The market’s income and economic fundamentals are having a hard time catching up with home price growth

Toronto broker on the market’s housing affordability prospects

Toronto’s housing affordability situation is reaching a “crisis point” amid a feverish pace of price growth that is showing no signs of being slowed down by the pandemic, according to local broker John Pasalis.

Pasalis, president of the Toronto-based brokerage Realosophy, pointed to the seeming inability of wages and economic fundamentals to keep up with home prices as a major factor in many prospective buyers’ decisions to simply avoid Toronto altogether.

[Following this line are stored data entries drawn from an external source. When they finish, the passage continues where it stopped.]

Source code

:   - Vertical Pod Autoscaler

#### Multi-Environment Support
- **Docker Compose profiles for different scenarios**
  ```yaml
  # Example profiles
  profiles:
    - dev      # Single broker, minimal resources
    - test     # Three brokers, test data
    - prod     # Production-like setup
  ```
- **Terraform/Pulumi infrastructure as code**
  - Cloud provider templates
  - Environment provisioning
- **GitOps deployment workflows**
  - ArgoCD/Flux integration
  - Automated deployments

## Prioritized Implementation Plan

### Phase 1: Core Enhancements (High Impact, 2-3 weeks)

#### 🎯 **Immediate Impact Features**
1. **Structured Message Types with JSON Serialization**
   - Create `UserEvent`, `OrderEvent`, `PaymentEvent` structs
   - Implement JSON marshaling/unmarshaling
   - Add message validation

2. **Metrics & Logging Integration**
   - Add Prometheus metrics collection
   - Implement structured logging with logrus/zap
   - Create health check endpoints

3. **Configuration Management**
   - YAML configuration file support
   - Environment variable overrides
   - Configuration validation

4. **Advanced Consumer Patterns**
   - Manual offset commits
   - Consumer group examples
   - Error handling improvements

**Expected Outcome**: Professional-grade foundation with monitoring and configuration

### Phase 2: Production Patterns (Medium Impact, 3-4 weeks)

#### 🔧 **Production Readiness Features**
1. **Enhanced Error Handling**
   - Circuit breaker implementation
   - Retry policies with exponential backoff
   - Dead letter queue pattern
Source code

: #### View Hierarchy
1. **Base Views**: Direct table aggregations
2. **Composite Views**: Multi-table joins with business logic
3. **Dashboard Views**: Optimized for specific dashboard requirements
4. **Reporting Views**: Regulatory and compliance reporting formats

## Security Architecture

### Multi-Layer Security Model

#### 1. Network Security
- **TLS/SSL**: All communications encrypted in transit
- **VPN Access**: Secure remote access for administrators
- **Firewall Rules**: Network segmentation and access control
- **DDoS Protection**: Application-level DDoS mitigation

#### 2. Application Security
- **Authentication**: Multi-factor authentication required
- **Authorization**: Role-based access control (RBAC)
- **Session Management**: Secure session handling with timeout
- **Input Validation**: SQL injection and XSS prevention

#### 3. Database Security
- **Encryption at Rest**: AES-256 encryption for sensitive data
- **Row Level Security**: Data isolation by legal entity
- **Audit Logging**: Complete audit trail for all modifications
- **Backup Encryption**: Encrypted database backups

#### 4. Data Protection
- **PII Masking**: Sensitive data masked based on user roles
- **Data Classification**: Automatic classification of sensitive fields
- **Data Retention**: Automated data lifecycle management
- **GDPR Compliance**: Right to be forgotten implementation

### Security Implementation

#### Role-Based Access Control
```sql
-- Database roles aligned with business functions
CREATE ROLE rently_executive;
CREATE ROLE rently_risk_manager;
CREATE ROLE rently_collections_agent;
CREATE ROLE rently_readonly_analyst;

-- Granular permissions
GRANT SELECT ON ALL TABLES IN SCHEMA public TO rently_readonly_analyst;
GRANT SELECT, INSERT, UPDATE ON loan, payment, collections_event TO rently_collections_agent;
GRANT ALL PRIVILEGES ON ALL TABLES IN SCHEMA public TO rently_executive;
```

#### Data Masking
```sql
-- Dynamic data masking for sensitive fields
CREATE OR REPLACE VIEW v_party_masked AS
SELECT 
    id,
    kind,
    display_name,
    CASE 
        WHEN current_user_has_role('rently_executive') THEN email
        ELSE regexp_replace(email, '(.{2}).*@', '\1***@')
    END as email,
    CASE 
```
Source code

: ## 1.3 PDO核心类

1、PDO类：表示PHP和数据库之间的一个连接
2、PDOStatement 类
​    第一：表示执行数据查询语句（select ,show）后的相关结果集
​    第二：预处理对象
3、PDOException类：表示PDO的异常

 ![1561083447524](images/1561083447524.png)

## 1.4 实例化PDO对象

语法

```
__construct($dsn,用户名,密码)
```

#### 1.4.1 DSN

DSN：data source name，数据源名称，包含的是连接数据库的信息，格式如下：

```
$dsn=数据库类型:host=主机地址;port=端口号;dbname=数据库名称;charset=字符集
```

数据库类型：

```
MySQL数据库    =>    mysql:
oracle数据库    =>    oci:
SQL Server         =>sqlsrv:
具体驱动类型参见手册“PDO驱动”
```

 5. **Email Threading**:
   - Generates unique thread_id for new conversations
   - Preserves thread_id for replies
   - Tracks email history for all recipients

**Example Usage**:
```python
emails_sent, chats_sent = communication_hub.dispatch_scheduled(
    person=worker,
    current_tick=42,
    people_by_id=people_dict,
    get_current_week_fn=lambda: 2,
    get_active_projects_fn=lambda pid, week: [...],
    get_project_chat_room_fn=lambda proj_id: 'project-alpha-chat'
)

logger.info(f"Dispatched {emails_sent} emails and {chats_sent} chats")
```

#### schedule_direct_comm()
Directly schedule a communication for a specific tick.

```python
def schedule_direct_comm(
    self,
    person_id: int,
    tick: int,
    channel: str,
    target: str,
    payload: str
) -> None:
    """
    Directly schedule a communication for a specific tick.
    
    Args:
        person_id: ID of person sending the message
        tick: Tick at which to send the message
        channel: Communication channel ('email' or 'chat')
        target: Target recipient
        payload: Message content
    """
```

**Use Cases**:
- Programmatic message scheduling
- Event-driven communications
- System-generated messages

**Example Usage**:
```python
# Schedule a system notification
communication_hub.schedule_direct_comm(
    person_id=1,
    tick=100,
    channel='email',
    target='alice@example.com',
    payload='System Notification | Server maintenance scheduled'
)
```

“People are frustrated; I mean, if you’re making, [as] a household in the [Greater Toronto Area], $120,000, $130,000 a year, the reality is you can’t buy a home for your family,” Pasalis said in an interview with BNN Bloomberg. “You can’t afford a three-bedroom home on that income, even though it’s well above the median household income, because there are just no homes under that $700,000 price range.”

Read more: The highs and lows of the Toronto housing market

This grim outlook is seemingly supported by the latest market data, which showed the region’s average home price growing by 12.6% annually to reach approximately $1.062 million in July. During the same period, Toronto’s active listings went down by 35.2%.

“The annual rate of price growth has moderated since the early spring, but has remained in the double digits,” said Jason Mercer, chief market analyst at the Toronto Regional Real Estate Board. “This means that many households are still competing very hard to reach a deal on a home. This strong upward pressure on home prices will be sustained in the absence of more supply, especially as we see a resurgence in population growth moving into 2022.”

Any measures intended to address the fundamental problem of affordability should take into account this accelerated increase in population, Pasalis said.

“Our population is growing at a faster rate than we can actually build homes,” Pasalis said. “I think these are some of the tensions that the federal government needs to look at when it thinks about how to slow down this rapid appreciation in home prices.”